Em suma, o chamado Neo Hipocratismo surgido nos anos inicial do século XX reuniu as noções de organismo, natureza holística da doença, pluralidade etiopatogênica e o Princíoio Constitucional do tratamento e, assim, fundamentou a prática da beira do leito de então, sob o que foi denominado de tríplice diagnóstico – doença, paciente e seleção do tratamento.
O bioamigo perceberá o quanto é compatível com a Bioética e, portanto, como deve ter provocado encadeamentos de ideias que foram parar nos pioneiros da Bioética.
Diagnóstico da doença- Está em sintonia com a responsabilidade do médico em se comprometer com técnicas de raciocínio diagnóstico hipotético-dedutivo e de reconhecimento de padrão com a finalidade de construir diagnósticos sindrômicos, etiológicos, nosológicos e diferenciais.

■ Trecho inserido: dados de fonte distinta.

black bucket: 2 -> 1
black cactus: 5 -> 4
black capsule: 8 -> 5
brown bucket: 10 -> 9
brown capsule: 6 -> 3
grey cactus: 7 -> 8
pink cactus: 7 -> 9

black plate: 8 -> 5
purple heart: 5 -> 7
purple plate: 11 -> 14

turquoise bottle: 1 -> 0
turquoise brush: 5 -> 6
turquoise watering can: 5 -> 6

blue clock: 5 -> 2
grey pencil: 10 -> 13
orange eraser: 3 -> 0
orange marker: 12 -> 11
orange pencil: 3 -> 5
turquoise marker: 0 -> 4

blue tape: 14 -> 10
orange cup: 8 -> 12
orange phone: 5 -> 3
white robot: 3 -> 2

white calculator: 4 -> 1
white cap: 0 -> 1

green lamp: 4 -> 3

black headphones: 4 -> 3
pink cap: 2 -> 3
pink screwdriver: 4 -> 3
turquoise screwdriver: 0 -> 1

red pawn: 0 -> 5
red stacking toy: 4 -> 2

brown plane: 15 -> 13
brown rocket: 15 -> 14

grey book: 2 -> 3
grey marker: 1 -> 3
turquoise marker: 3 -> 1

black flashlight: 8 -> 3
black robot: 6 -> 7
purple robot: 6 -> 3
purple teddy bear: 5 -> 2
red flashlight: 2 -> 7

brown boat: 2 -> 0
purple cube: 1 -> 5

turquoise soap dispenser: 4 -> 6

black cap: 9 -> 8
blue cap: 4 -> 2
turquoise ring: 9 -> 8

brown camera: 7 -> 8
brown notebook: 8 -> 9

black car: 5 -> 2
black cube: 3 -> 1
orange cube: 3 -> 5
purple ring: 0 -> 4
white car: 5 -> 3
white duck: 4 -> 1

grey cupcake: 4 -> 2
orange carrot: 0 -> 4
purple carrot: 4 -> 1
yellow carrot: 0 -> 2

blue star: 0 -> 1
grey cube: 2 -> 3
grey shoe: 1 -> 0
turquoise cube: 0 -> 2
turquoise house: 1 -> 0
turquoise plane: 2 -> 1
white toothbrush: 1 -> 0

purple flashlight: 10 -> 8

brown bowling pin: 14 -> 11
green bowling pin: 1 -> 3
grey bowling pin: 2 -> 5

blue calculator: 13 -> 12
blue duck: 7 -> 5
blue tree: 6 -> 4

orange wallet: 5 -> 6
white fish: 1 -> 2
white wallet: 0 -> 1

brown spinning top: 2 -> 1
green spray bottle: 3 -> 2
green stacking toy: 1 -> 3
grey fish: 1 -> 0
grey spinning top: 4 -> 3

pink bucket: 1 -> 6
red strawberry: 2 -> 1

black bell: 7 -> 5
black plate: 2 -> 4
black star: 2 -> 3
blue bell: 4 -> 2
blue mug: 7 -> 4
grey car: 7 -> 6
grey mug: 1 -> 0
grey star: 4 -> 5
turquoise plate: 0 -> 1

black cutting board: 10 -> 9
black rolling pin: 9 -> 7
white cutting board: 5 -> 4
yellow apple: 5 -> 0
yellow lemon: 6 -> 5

Diagnóstico do paciente- Está em sintonia com o Princípio da Não Maleficência (Segurança) e da Autonomia. O médico dá individualidade ao doente, quer em relação a comorbidades de influência no prognóstico do benefício conceitual, quer em relação a preferências e a valores.
Diagnóstico da escolha do tratamento- Está em sintonia com o Princípio da Beneficência. A Medicina organizada em utilidade e eficácia de métodos terapêuticos cuja aplicação deve ser idealmente ajustada pelo Diagnóstico do paciente.
Passada a exaltação natural da Formatura, aqueles jovens orgulhosos de terem se tornado médicos, caem na realidade da necessidade de aprender a de fato serem médicos pela prática da Residência Médica. Eles irão adquirir inúmeros conhecimentos e habilidades que se lhes afigurarão como “prontas à espera”. Entrar, vestir, sair.
O tempo deles é curto. Por isso, espero que aqueles que ensinarão aqueles jovens médicos na beira do leito, respeitando que juraram um dia “… A partir de regras, lições e outros processos ensinarei o conhecimento global da medicina, tanto aos meus filhos e aos daquele que me ensinar, como aos alunos abrangidos por contrato e por juramento médico, mas a mais ninguém…” não deixem de lembrar-lhes que cada aquisição é fruto da dedicação e da vontade de acertar de notáveis nomes da Medicina e que cabe a cada um cuidar eticamente do patrimônio da Medicina.